- _TASK DIRECTIONS_: Please render the listing as a Markdown table with the columns Row and Line, starting at the line that has "out and caught" and stopping after the line that has "License Keys". Number each row and leave out blank lines.

- _STUDY MATERIAL_:

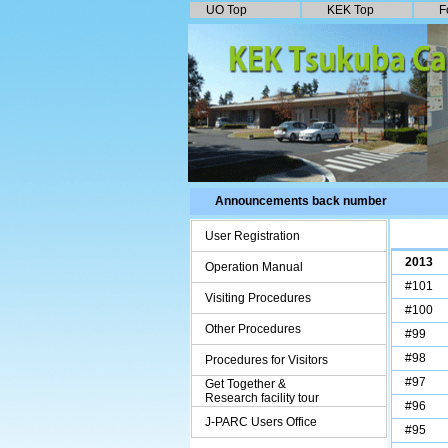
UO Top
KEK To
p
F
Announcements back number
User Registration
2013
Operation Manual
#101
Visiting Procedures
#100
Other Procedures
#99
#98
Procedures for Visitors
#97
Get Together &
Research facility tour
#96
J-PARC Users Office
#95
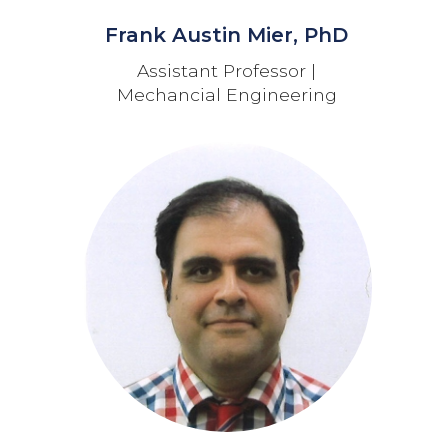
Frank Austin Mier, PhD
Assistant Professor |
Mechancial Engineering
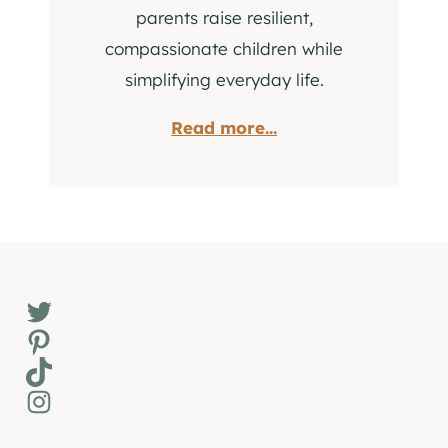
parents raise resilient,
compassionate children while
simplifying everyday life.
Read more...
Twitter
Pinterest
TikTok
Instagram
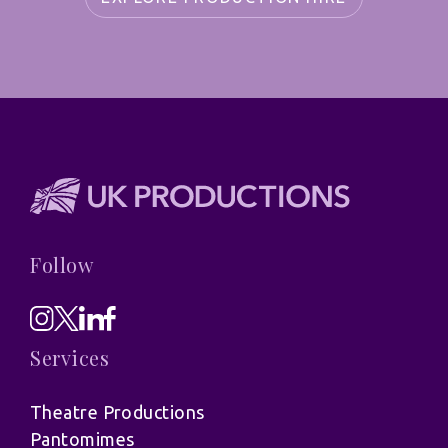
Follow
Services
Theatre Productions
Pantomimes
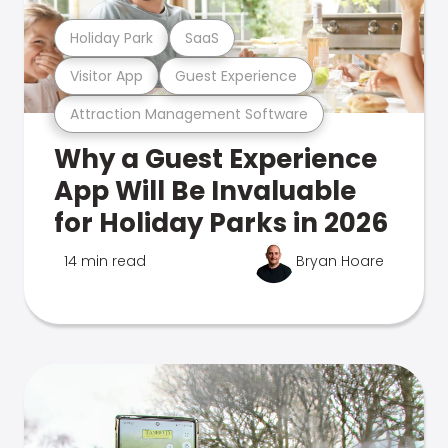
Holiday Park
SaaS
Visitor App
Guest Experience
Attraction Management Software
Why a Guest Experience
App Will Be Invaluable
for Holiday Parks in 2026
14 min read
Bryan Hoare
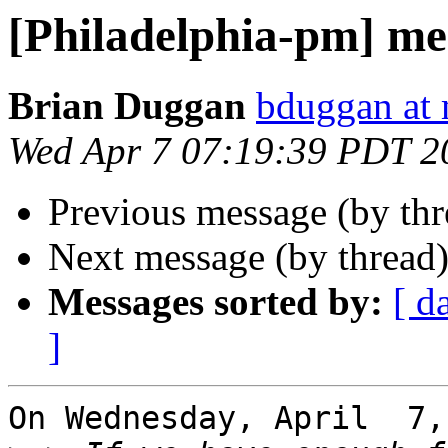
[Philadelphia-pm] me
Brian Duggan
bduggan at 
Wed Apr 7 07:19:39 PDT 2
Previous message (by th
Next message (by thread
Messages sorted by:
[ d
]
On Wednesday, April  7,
---
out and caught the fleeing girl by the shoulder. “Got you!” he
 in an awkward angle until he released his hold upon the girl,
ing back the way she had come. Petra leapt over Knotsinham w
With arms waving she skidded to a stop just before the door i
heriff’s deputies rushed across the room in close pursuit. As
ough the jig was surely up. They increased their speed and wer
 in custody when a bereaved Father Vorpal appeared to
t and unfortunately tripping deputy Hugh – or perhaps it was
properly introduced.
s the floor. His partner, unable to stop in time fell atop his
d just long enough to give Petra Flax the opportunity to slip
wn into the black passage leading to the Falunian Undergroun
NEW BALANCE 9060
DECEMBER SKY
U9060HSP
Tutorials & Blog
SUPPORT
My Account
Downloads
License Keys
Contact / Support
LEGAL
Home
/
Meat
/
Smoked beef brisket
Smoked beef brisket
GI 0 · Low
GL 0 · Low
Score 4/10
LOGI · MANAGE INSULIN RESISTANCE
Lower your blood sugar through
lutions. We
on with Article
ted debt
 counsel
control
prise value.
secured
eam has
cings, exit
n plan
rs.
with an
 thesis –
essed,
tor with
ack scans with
==
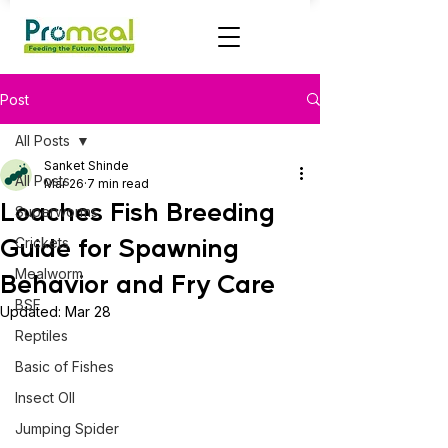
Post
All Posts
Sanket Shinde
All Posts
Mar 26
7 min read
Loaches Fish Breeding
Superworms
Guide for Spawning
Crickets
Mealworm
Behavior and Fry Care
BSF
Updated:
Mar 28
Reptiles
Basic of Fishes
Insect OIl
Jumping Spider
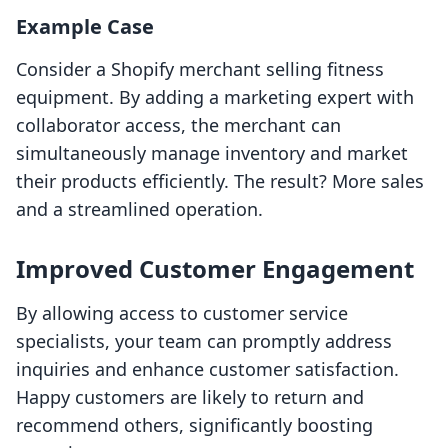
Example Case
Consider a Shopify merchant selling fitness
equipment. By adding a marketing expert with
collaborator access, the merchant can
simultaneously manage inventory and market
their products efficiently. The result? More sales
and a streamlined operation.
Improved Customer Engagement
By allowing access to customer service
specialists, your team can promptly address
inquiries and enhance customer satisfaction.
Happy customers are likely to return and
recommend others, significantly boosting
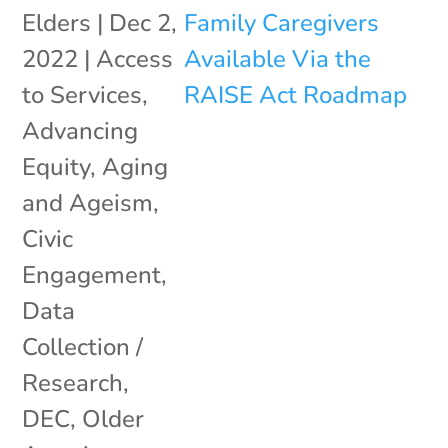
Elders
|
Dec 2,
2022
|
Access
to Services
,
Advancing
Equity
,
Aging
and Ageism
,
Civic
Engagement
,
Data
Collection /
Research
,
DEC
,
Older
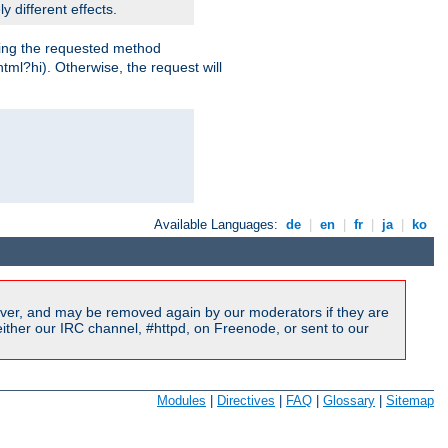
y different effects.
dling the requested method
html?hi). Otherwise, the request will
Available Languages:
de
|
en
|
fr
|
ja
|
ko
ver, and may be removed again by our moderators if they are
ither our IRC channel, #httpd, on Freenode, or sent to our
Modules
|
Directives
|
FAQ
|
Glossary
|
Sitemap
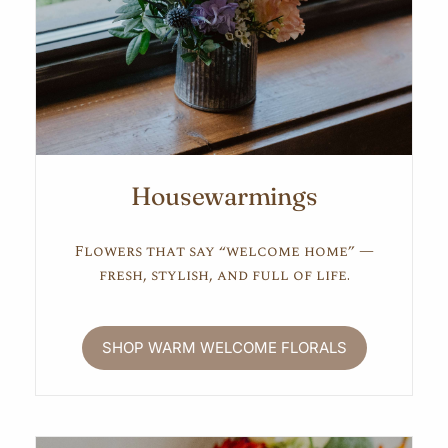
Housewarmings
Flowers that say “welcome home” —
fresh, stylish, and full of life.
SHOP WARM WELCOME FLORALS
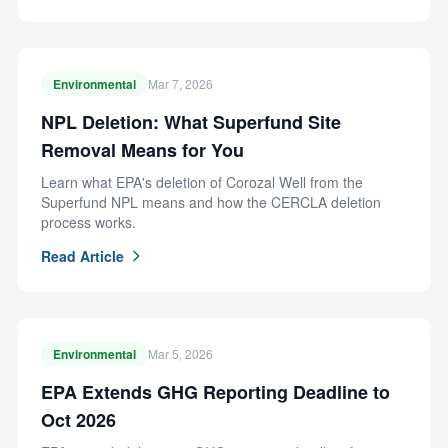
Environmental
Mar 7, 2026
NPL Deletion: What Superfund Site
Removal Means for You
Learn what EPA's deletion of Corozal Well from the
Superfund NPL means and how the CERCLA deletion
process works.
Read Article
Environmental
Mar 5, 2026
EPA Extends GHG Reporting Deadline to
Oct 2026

- _OUTPUT OF THE TASK_:
| Row | Line |
|---|---|
| 1 | out and caught the fleeing girl by the shoulder. “Got you!” he |
| 2 |  in an awkward angle until he released his hold upon the girl, |
| 3 | ing back the way she had come. Petra leapt over Knotsinham w |
| 4 | With arms waving she skidded to a stop just before the door i |
| 5 | heriff’s deputies rushed across the room in close pursuit. As |
| 6 | ough the jig was surely up. They increased their speed and wer |
| 7 |  in custody when a bereaved Father Vorpal appeared to |
| 8 | t and unfortunately tripping deputy Hugh – or perhaps it was |
| 9 | properly introduced. |
| 10 | s the floor. His partner, unable to stop in time fell atop his |
| 11 | d just long enough to give Petra Flax the opportunity to slip |
| 12 | wn into the black passage leading to the Falunian Undergroun |
| 13 | NEW BALANCE 9060 |
| 14 | DECEMBER SKY |
| 15 | U9060HSP |
| 16 | Tutorials & Blog |
| 17 | SUPPORT |
| 18 | My Account |
| 19 | Downloads |
| 20 | License Keys |